Ten southern states are each expected to receive over $1 billion in rural broadband funding through the Broadband Equity Access and Deployment (BEAD) program, according to an estimate released earlier this year from Cartesian for provider association ACA Connects.
In comparison, only five other states are expected to receive more than $1 billion.
Final allocations are due from NTIA by June 30, but Cartesian used the same methodology that NTIA plans to use in making allocations but using earlier location and availability data.
As we previously reported, Cartesian expects Texas to receive about $3.6 billion in BEAD funding. That’s almost twice as much as any other state.
Other southern states expected to receive more than $1 billion are Alabama, Florida, Georgia, Arkansas, Virginia, Kentucky, Louisiana, Mississippi and North Carolina.
The total funding expected to flow to those states comprises about 37-38% of the total $42.5 billion that is expected to be awarded in the program.
Non-southern states that are also expected to get more than $1 billion are Michigan, Missouri, California, Pennsylvania and Indiana.
Telecompetitor asked Cartesian why southern states were expected to receive so much BEAD funding. Managing Director Samuel Kornstein responded as follows. (Please note that an “entity” in BEAD jargon is a state or territory.):
We estimated each Entity’s BEAD Funding Allocation using the November 2022 FCC Broadband Map Location data and the funding formula specified by the BEAD statute: the sum of Minimum Allocation, High-Cost Allocation, and Remaining Funds Allocation.

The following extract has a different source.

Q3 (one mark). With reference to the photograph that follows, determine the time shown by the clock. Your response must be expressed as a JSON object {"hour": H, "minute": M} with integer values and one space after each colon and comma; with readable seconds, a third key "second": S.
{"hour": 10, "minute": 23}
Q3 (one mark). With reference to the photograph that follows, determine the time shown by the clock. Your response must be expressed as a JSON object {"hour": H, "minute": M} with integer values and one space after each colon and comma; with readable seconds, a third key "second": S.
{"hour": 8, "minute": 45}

The Minimum Allocation is a fixed $100M for States or $25M for Territories. The High-Cost Allocation fund, which is $4.2B in total, is distributed to each Entity in proportion to their share of locations that are high-cost unserved locations.
To estimate the share of high-cost unserved locations for each Entity, we used Cartesian’s proprietary cost model to determine the census tracts that have the top 10% of costs in the nation to deploy fiber and aggregated the number of unserved locations in these census tracts by State and Territory. Finally, the Remaining Funds Allocation, which is $33B in total, is distributed in proportion to each Entity’s share of the nation’s unserved locations in its own State/Territory.

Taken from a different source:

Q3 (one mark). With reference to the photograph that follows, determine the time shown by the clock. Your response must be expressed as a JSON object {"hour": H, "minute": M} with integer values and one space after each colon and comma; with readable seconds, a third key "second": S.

Given the structure of the BEAD Funding formula, many States/Territories may receive a higher amount of funding due to a higher share of unserved locations. For example, we estimate Louisiana to receive $1.3B total funds, since its share of unserved locations is 3.6%, compared to the national average of 2%. Similarly, Georgia and Florida are expected to receive $1.5B total funds each since both states have a 4% share of unserved locations.
We’d also like to call out that the FCC Broadband Maps Data will be refined to reflect the availability challenge process and new builds. Consequently, when the BEAD Allocations are announced later this year, we expect the State/Territory funding allocations to differ slightly from our estimates, as the allocations will be based on newer and updated FCC Broadband Maps data.

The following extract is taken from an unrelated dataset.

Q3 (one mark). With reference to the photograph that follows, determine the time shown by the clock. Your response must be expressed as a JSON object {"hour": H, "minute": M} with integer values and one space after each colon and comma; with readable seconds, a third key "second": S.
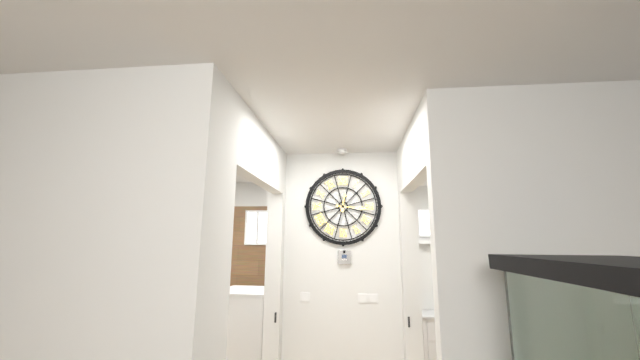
{"hour": 12, "minute": 16}
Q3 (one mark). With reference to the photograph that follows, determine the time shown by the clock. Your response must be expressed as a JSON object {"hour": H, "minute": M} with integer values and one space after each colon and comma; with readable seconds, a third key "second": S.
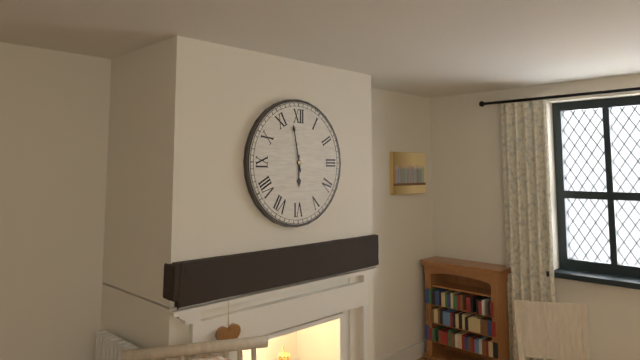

Not all states are content with the amount of funding they are expected to receive. A bill introduced by senators from Nevada and South Dakota would require the FCC to make certain updates to the broadband map prior to the allocation of BEAD funding, thereby delaying those allocations.
Unsurprisingly both states are expected to get less than $300 million, putting them in 37th and 39th place among the 50 states, according to the Cartesian estimates.
It is unclear how much support the proposed legislation is likely to receive, however, considering that some states do not want the allocations to be delayed, arguing that doing so would not materially impact the results but would delay deployments.